Revenge, où le récit de vengeance d’Emily Thorne. Revenge, c’est un peu « Le Comte de Monte Cristo »  mais version féminine. L’héroïne s’installe dans les Hamptons pour se venger des personnes qui ont détruit sa famille. Emily Thorne est une femme de sang froid qui ne perd jamais le nord. Elle est prête à tout pour assouvir sa vengeance même à sacrifier son propre bonheur, quitte à mettre en jeu ses relations amoureuses. Jamais touchée par les autres, voire parfois insensible et focalisée sur son but. Non sans rappeler son alter égo de Kill Bill au cinéma, Emily maîtrise bon nombre de techniques de combats. Elle est forte, elle ne se laisse pas toucher par ses relations, ni abattre par l’adversité. Si ça ce n’est pas Bad-Ass ?

JENNIFER MORRISON, LANA PARRILLA

Dans Once Upon a Time, Emma, l’héroïne de la série s’est imposée comme une femme forte, elle se bat et elle est leader du groupe. Nouveauté : Emma, l’héroïne est une femme battante qui est aussi mère d’un enfant. Un statut qui brise les stéréotypes du genre qu’on aura attendu pendant plus de 20 ans. Malgré un triangle amoureux perturbant entre la femme, le Capitaine Crochet et Neal, Emma ne se laisse pas aliéner par la situation et continue à garder ses objectifs : combattre le Mal et protéger sa famille. Go Emma ! Face à elle, un autre type de femme forte : Regina, qui s’impose comme une rivale, mais une rivale à la hauteur d’Emma loin du crêpage de chignon auxquels certains pourraient s’attendre.
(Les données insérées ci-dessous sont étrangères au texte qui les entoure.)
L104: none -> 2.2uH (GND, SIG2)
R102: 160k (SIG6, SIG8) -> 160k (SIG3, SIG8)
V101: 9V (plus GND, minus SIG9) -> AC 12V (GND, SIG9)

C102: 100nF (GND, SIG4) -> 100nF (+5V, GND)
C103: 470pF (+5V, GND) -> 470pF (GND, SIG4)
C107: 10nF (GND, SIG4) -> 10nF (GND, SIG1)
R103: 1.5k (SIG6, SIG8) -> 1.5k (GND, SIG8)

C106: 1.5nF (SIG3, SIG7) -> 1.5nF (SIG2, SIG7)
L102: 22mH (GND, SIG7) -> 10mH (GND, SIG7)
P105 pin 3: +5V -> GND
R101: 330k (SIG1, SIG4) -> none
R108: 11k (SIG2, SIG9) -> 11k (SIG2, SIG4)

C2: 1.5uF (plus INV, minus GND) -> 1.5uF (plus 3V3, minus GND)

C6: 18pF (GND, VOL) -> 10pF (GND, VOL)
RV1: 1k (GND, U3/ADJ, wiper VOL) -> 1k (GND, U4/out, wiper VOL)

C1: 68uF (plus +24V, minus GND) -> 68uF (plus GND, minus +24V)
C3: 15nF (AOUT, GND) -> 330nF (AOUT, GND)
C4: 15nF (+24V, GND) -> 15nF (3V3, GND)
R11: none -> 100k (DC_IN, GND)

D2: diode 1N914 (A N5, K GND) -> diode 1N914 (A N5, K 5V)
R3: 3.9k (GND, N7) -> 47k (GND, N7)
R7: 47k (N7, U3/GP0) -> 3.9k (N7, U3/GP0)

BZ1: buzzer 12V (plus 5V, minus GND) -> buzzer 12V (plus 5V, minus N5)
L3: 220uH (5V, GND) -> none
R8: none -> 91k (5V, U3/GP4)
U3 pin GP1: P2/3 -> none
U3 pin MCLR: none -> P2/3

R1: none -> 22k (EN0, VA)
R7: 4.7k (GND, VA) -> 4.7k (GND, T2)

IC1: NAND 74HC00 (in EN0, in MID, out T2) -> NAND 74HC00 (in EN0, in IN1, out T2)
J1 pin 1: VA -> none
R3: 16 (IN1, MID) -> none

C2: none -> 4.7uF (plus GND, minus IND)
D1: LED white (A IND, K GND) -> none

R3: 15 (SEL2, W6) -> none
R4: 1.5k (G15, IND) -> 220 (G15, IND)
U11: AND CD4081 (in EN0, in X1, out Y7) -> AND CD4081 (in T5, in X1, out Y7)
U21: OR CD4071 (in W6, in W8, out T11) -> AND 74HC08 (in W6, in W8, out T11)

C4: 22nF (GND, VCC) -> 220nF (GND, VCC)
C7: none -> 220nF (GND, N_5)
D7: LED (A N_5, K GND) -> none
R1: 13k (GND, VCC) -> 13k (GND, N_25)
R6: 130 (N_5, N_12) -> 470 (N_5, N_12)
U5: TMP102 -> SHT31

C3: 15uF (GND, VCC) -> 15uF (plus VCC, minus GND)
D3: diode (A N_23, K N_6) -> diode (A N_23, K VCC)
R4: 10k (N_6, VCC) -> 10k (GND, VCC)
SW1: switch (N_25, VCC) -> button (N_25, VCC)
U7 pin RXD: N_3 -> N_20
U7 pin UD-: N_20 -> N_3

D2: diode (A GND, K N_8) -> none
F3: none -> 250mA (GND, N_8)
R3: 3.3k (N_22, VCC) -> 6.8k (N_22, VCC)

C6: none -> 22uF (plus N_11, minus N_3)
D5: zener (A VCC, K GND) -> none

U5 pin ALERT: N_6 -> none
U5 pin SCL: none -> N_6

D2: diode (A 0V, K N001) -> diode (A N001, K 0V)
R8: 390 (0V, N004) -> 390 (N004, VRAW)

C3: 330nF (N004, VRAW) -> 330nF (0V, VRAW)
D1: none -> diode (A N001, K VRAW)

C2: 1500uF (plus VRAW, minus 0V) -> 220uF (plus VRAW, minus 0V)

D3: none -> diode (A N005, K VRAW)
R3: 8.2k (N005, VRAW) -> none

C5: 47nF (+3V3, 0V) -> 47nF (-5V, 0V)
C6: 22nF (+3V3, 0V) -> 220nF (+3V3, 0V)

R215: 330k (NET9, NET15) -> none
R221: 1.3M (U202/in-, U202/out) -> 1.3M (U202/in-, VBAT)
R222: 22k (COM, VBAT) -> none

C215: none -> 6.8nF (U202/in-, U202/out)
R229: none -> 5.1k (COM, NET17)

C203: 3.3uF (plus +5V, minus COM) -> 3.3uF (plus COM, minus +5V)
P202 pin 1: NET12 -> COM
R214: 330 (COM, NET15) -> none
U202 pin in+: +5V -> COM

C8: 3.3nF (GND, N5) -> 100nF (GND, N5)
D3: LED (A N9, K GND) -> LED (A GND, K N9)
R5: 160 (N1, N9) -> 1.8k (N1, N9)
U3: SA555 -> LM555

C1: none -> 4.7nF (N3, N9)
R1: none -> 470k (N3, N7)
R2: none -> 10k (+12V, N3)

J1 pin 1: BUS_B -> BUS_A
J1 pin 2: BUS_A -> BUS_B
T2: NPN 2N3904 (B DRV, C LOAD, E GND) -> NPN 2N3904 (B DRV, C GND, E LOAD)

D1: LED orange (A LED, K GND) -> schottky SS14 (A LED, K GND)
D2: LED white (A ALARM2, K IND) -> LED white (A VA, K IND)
Une rivalité matriarcale pour deux femmes de crans qui s’imposent à l’écran.

HOUSE OF CARDS

Dernière arrivée, Claire Underwood dans House of Cards. La femme froide et calculatrice, presque détestable mais extrêmement fascinante. Une femme aux antipodes de sa situation et femmes de sa classe sociale, généralement définies par le statut de leur époux. Une sorte de Lady Macbeth moderne, prête à tout pour garder son pouvoir et aider son mari à accéder aux plus hautes sphères politiques du pays.

Un personnage complexe, capable de trahir les autres pour arriver à ses fins mais extrêmement loyale à son époux. Dangereuse, elle est loin de l’image positive de la femme des années 90, tout en étant une femme de poids. Un regard différent sur le caractère de puissance pour une nouvelle donne des femmes mariées et carriéristes.  Merci Netflix.